***** EXTRAHIERTER TEXT *****

Während US-Präsident Trump die Situation eskaliert, hoffen manche Aktivist:innen, durch Chaos den bedrohten Mi­gran­t:in­nen Zeit zu verschaffen.

Wollen Chaos stiften: Protestierende in Los Angeles Foto: Ethan Swope/ap/dpa

Los Angeles taz | Es ist halb elf am Montagabend und Katie Thompson ist seit fünf Uhr am Nachmittag hier. Sie möchte auf gar keinen Fall verpassen, wie Weltgeschichte geschrieben wird. So wie es hier zugeht, stelle sie sich den Weltkrieg vor, sagt sie. Am Sonntag blieb sie bis zwei Uhr nachts. Wer weiß, wie lange das Ganze heute gehen wird. Neben ihr steht ihre Freundin und knutscht mit deren Freund. Die Szene hat etwas Bizarres.

Um sie herum surren die Helikopter am nachtschwarzen Himmel, der Geruch von Tränengas und Marihuana hängt in der Luft. An jedem Gebäude in der Second Street neben der Little Tokyo Mall sind Schmierereien mit „Fuck ICE“, Fuck Trump“, „Fuck La Migra“, wie die Einwanderungsbehörde auf Spanisch genannt wird, zu sehen. ICE ist die Ausländerbehörde, deren Razzien gegen undokumentierte Mi­gran­t:in­nen in Los Angeles die Proteste ausgelöst haben.

***** DATENAUSZUG *****

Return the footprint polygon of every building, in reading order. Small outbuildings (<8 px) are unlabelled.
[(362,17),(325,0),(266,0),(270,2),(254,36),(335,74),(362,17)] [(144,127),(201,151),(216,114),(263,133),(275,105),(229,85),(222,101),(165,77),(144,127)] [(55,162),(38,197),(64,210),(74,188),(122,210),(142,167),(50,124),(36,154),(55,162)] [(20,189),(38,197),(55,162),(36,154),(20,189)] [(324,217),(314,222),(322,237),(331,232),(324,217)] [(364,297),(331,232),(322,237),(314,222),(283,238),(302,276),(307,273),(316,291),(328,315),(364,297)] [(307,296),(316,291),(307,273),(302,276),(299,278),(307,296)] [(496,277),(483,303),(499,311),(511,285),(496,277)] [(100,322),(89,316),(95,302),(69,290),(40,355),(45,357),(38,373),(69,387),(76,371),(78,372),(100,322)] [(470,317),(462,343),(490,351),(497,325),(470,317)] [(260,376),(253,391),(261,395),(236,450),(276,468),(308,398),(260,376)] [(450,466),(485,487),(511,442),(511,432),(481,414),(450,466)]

*****

_AUFGABE_. Schreibe den Abschnitt des Textes über die Proteste in Los Angeles ab, beginnend bei „Los Angeles taz“ und endend bei „hat etwas Bizarres.“. Setze dabei „Dienstagabend“ anstelle von „Montagabend“.

_SCHRIFTLICHE ANTWORT_.
Los Angeles taz | Es ist halb elf am Dienstagabend und Katie Thompson ist seit fünf Uhr am Nachmittag hier. Sie möchte auf gar keinen Fall verpassen, wie Weltgeschichte geschrieben wird. So wie es hier zugeht, stelle sie sich den Weltkrieg vor, sagt sie. Am Sonntag blieb sie bis zwei Uhr nachts. Wer weiß, wie lange das Ganze heute gehen wird. Neben ihr steht ihre Freundin und knutscht mit deren Freund. Die Szene hat etwas Bizarres.